* BEGIN Extract *

One possibility is considering storing rendered HTML for old revisions. It lets wikitext (and hence parser) evolve without breaking old revisions.
Plus
rendered HTML will use the template revision at the time it was rendered
vs.
the latest revision (this is the problem Memento tries to solve).
Long term HTML archival is a something we have been gradually working towards with RESTBase.
Since HTML is about 10x larger than wikitext, a major concern is storage cost. Old estimates https://phabricator.wikimedia.org/T97710 put the total storage needed to store one HTML copy of each revision at roughly 120T. To reduce this cost, we have since implemented several improvements https://phabricator.wikimedia.org/T93751:
- Brotli compression https://en.wikipedia.org/wiki/Brotli, once deployed, is expected to reduce the total storage needs to about 1/4-1/5x over gzip https://phabricator.wikimedia.org/T122028#2004953. - The ability to split latest revisions from old revision lets us use cheaper and slower storage for old revisions. - Retention policies let us specify how many renders per revision we want to archive. We currently only archive one (the latest) render per revision, but have the option to store one render per $time_unit. This is especially important for pages like [[Main Page]], which are rarely edited, but constantly change their content in meaningful ways via templates. It is currently not possible to reliably cite such pages, without resorting to external services like archive.org.

* END Extract *

What you need to do – Rewrite the part of the passage on HTML archival that opens with the words containing "One possibility is" and closes with "towards with RESTBase.", swapping "wikitext" for "markup". The material that comes next is separate from the passage on HTML archival.

* BEGIN Dataset excerpt *

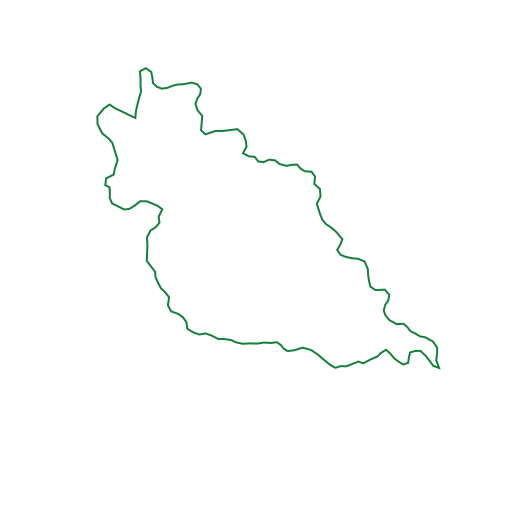 Munhoz, Minas Gerais, Brazil (Mercator projection), rotated 41°
{"feature_id": "56859067B13523271218385", "entity_name": "Munhoz", "entity_type": "district", "adm_level": 2, "iso_a3": "BRA", "parent_name": "Brazil", "parent_adm1": "Minas Gerais", "projection": "mercator", "projection_center": [-46.3, -22.635], "detail": "fine", "context": "isolated", "style": "outline", "palette": "green", "viewbox_px": 512, "rotation_deg": 41, "n_neighbors": 0, "source": "geoboundaries", "source_scale": "gbopen_adm2", "svg_char_len": 2387}
<svg xmlns="http://www.w3.org/2000/svg" viewBox="0 0 512 512"><g transform="rotate(41 256 256)"><path d="M49.6,186.6L47.2,192.8L52.4,197.7L56.7,202.8L61.4,207.4L64.7,214.7L70.3,225.4L74.4,231.0L58.7,235.3L51.9,237.2L46.2,237.7L44.4,244.3L44.6,254.6L49.9,260.5L59.4,264.3L67.9,264.1L73.2,264.8L88.7,274.4L91.9,282.2L95.2,287.9L92.0,295.7L95.7,301.4L100.5,300.3L104.0,303.9L107.7,308.3L112.9,310.7L119.5,309.0L126.0,307.4L129.5,303.6L131.5,297.2L132.7,290.6L137.5,286.5L141.9,284.9L148.5,282.7L154.6,282.2L156.7,290.1L161.2,294.1L161.5,299.8L159.7,306.0L161.5,313.4L167.4,319.6L171.7,325.0L176.7,331.3L184.0,332.9L190.4,334.2L193.9,337.8L199.8,340.5L205.2,342.7L210.3,342.9L217.5,344.1L221.8,351.0L228.2,353.5L235.4,350.7L241.3,350.2L246.9,351.6L252.0,356.0L258.7,354.8L264.8,352.4L268.8,347.5L275.0,345.1L281.8,343.4L286.7,339.4L292.3,335.8L297.7,334.2L303.5,331.0L308.8,325.9L314.5,321.2L318.6,316.3L324.8,311.4L328.3,307.4L333.0,306.9L337.5,307.7L342.1,307.1L346.8,302.0L351.3,294.6L359.1,290.9L367.0,289.8L374.5,289.8L383.6,289.5L389.3,288.2L392.0,283.8L396.8,279.7L399.8,273.7L402.6,268.4L407.3,266.7L410.1,259.4L413.6,252.2L413.9,247.2L415.6,241.5L421.1,241.5L427.8,242.6L433.6,242.1L438.3,241.3L440.9,236.9L437.9,232.1L435.6,227.7L438.3,223.4L442.3,219.7L450.3,220.1L457.1,221.5L461.8,222.6L467.6,220.4L460.4,216.4L456.4,210.4L452.9,206.4L445.8,204.4L437.1,206.3L432.6,209.0L426.8,210.1L421.8,211.4L417.1,210.4L411.8,210.4L406.8,215.2L398.6,216.9L392.5,215.8L388.2,213.4L385.6,208.2L385.0,202.8L382.1,197.9L375.3,196.9L368.6,203.3L362.3,204.1L357.3,200.3L353.4,197.1L349.0,192.5L341.5,188.9L334.8,191.2L329.5,195.0L324.0,197.9L319.0,199.6L313.2,198.1L312.0,191.5L310.1,186.6L305.5,186.0L300.8,185.2L294.2,185.2L287.8,186.0L282.2,185.1L277.5,182.7L273.2,180.1L267.7,176.8L265.6,168.7L260.3,163.5L252.7,163.3L248.5,157.3L242.5,156.0L237.3,160.0L231.9,160.8L227.0,160.0L223.0,164.0L219.7,168.1L213.4,171.1L207.7,171.3L202.7,174.7L200.0,180.4L195.5,183.2L190.2,182.0L185.1,185.5L178.7,187.0L177.2,179.8L172.7,175.7L166.9,172.5L158.7,172.5L152.5,179.5L147.9,184.4L143.6,187.9L140.7,192.8L138.0,197.4L132.1,197.2L127.5,190.9L123.5,185.5L116.2,184.4L110.4,180.9L108.5,175.6L107.7,170.4L104.7,165.9L99.2,164.9L93.7,167.3L88.4,174.1L84.4,177.9L81.4,182.2L78.9,187.1L75.1,191.5L70.3,193.3L64.9,193.1L60.9,189.5L56.2,185.8L49.6,186.6Z" fill="none" stroke="#15803d" stroke-width="2"/></g></svg>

* END Dataset excerpt *

Solution –
One possibility is considering storing rendered HTML for old revisions. It lets markup (and hence parser) evolve without breaking old revisions.
Plus
rendered HTML will use the template revision at the time it was rendered
vs.
the latest revision (this is the problem Memento tries to solve).
Long term HTML archival is a something we have been gradually working towards with RESTBase.